A dense captioning task first proposed by Johnson et al. [21] and Yang et al. [23] introduces a method by adding joint inference and visual context based on [21] for performance improvement, and [25] also proposes to apply this task to rehabilitation robots. We trained the model using Visual Genome [26]. Figure 4 shows the overall network architecture. Given an image and its probability map created by gaze prediction, we first utilize CNN (convolutional neural network) [27] and region proposal network to generate a series of region features, then select the one with the highest weight density to output a sentence by the captioning model. Specifically, the captioning model consists of a recognition network and LSTM (long short-term memory) [28]. The recognition network is a fully connected network that takes the selected region feature as input and produces a string of visual text code. The RNN (recurrent neural network) utilizes LSTM to propagate the hidden state and recurrently sample the most likely next words. The framework of the whole network is similar to DenseCap [21], except that we add a box selecting module to focus on the attention region. The optimization objective of the dense captioning model is to minimize its loss function L(I, S), which is given in Equation (7).

L (I, S) = - \sum_{t = 1}^{N} l o g p_{t} (S)

(7)

where I is the input image, and S = (s₁, . . . , s_N ) is a true sentence describing this image. We initialize the weights of the CNN with a pre-trained model on ImageNet [29] and add a regular term when the gradient is updated to avoid overfitting, as shown in Equation (8). This helps to compare to training with an uninitialized model and without adding regular terms.

ω_{i + 1} = \frac{ω_{i} - \partial L (I, S)}{\partial ω_{i}}

(8)

where w_i is the weights in the network, and w_i₊₁ is the weight to be updated.

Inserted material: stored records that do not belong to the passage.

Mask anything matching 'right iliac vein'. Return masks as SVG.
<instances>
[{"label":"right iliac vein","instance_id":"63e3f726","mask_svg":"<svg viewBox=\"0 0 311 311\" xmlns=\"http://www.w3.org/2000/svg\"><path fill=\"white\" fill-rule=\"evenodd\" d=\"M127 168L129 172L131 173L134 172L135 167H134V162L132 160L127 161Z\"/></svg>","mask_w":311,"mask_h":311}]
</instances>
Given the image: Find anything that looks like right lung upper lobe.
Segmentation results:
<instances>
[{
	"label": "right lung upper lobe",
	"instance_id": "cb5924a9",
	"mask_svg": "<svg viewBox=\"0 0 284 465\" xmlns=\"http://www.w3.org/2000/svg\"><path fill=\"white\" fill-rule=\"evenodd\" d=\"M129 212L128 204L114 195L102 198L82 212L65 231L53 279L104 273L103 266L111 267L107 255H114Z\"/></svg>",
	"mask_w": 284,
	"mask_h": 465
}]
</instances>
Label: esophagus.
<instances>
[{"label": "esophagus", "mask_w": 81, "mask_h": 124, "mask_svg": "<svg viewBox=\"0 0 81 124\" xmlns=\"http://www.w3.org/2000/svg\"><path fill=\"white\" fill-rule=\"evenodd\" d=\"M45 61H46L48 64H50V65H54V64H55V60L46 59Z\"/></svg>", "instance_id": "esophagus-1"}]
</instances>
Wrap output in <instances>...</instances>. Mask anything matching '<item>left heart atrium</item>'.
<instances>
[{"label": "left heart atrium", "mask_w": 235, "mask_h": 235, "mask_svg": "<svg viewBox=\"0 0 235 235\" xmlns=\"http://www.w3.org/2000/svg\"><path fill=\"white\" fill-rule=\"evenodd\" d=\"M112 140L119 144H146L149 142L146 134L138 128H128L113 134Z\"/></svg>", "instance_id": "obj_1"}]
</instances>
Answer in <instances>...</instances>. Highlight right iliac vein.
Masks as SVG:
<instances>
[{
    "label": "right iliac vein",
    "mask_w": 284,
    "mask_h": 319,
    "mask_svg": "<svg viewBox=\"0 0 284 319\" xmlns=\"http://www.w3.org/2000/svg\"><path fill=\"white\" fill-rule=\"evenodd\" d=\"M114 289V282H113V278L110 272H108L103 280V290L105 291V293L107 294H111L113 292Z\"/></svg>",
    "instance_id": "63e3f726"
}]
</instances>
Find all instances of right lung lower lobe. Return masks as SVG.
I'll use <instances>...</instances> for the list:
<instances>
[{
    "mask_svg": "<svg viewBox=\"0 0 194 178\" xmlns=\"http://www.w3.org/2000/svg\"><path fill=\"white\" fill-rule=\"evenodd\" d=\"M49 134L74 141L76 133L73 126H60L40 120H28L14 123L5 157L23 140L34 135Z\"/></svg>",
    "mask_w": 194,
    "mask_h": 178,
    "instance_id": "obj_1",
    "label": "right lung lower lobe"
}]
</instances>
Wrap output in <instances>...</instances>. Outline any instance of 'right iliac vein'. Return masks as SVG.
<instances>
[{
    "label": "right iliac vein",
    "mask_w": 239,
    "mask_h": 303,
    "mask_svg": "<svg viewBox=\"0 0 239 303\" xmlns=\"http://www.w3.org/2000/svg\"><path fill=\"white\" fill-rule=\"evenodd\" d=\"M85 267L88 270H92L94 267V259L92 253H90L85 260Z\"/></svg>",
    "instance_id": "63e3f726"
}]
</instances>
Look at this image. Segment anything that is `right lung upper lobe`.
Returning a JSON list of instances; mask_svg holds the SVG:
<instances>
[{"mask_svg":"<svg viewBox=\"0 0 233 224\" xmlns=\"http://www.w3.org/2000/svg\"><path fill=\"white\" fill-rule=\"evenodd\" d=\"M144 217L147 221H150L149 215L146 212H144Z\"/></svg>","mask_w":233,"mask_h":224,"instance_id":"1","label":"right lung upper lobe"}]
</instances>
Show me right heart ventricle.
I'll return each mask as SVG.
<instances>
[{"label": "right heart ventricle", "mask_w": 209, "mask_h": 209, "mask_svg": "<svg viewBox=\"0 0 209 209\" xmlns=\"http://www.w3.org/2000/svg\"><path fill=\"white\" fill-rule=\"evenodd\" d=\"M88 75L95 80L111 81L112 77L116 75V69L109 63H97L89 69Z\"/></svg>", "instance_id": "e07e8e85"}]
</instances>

3. Experimental Evaluation

In this section, we describe the attention prediction dataset for a rehabilitation training scenario for children with autism and evaluate our algorithm in this scenario, both in terms of visual attention prediction and object description. As advanced attention prediction algorithms, refs. [9] and [12] achieve accurate results in predicting the attention of people in the picture. They use the head posture as a clue to track people’s attention by a neural network, while we focus on the geometric information brought by the 3D point cloud map and predict attention through the geometric relationship between sightline and the map. This also helps to achieve cross-frame prediction. We compare our method with [9] and [12] in visual attention prediction. Additionally, in object description, we compare with advanced general image caption methods [21,30,31] to show that our gazed-based method is more suitable for human–robot interaction.

3.1. Dataset

We used the Visual Genome dataset [26] for object description model training. It provides region proposals for each image, which may contain important information. Before training, we remove repetitive descriptions and use YoloV3 object detector [32] to crop images, because we focus on the specific objects that attract people. There is no need to involve all objects in the scene. Finally, we used 103,521 images including 688,143 regions for training and 4556 images with more than 70 descriptions including 40,989 regions for testing. For evaluation, we simulated rehabilitation scenes and capture 24 RGB-D videos from the perspective of the rehabilitation robot. Five of them were use to evaluate the performance of the cross-frame gaze estimation method. In actual scenes, the autistic child sits in front of a table and is instructed by a trainer to identify objects on the table, including daily-life tools, fruits, and animals. We require subjects to imitate the autistic child gazing at objects or playing with them and then provide a few sentences based on the objects as evaluation templates. We run our system on TianXP. During the test, the frame rate of visual attention prediction reach about 15 fps, and that of the object description is about 1 fps.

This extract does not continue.